[Opening THE DATA section]

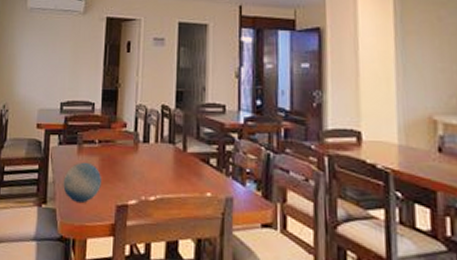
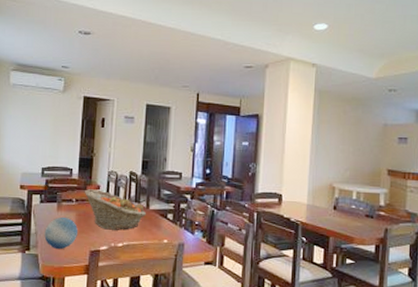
fruit basket: none [108,127,184,180] -> present [84,189,147,230]

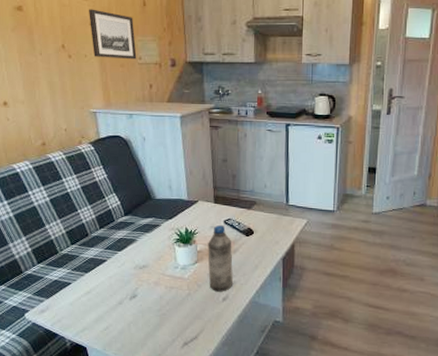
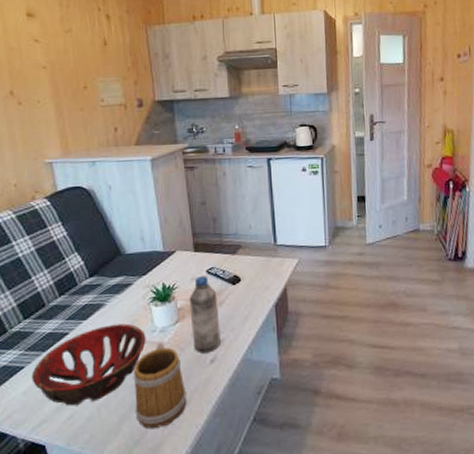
decorative bowl: none [77,257,170,320] -> present [32,323,146,406]
wall art: present [89,9,137,59] -> none [42,51,98,103]
mug: none [158,277,201,348] -> present [133,342,187,429]

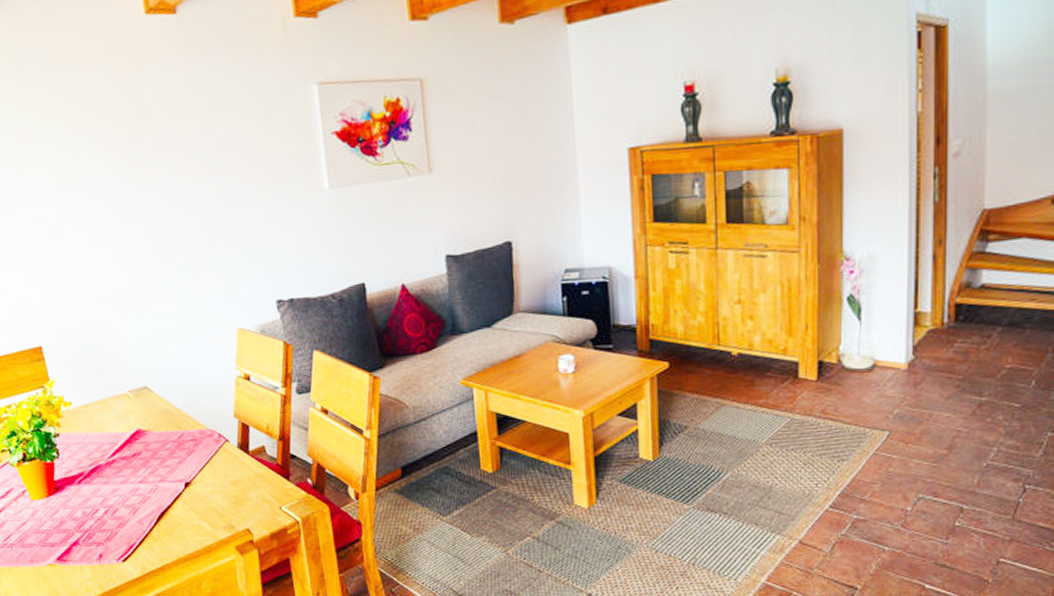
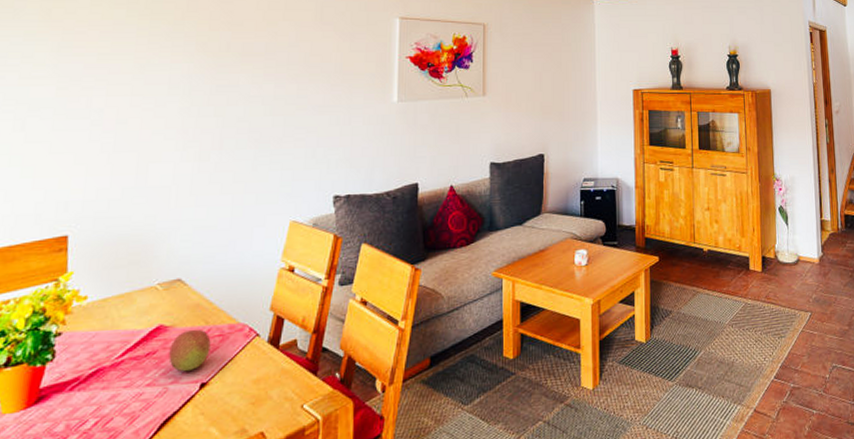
fruit: none [151,433,187,472] -> present [168,329,211,372]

[Closing THE DATA section]

— PROBLEM TO WORK ON —
Read the listing line by line, and copy each line in which the word "fruit" is found.

— EXERCISE ANSWER —
fruit basket: none [108,127,184,180] -> present [84,189,147,230]
fruit: none [151,433,187,472] -> present [168,329,211,372]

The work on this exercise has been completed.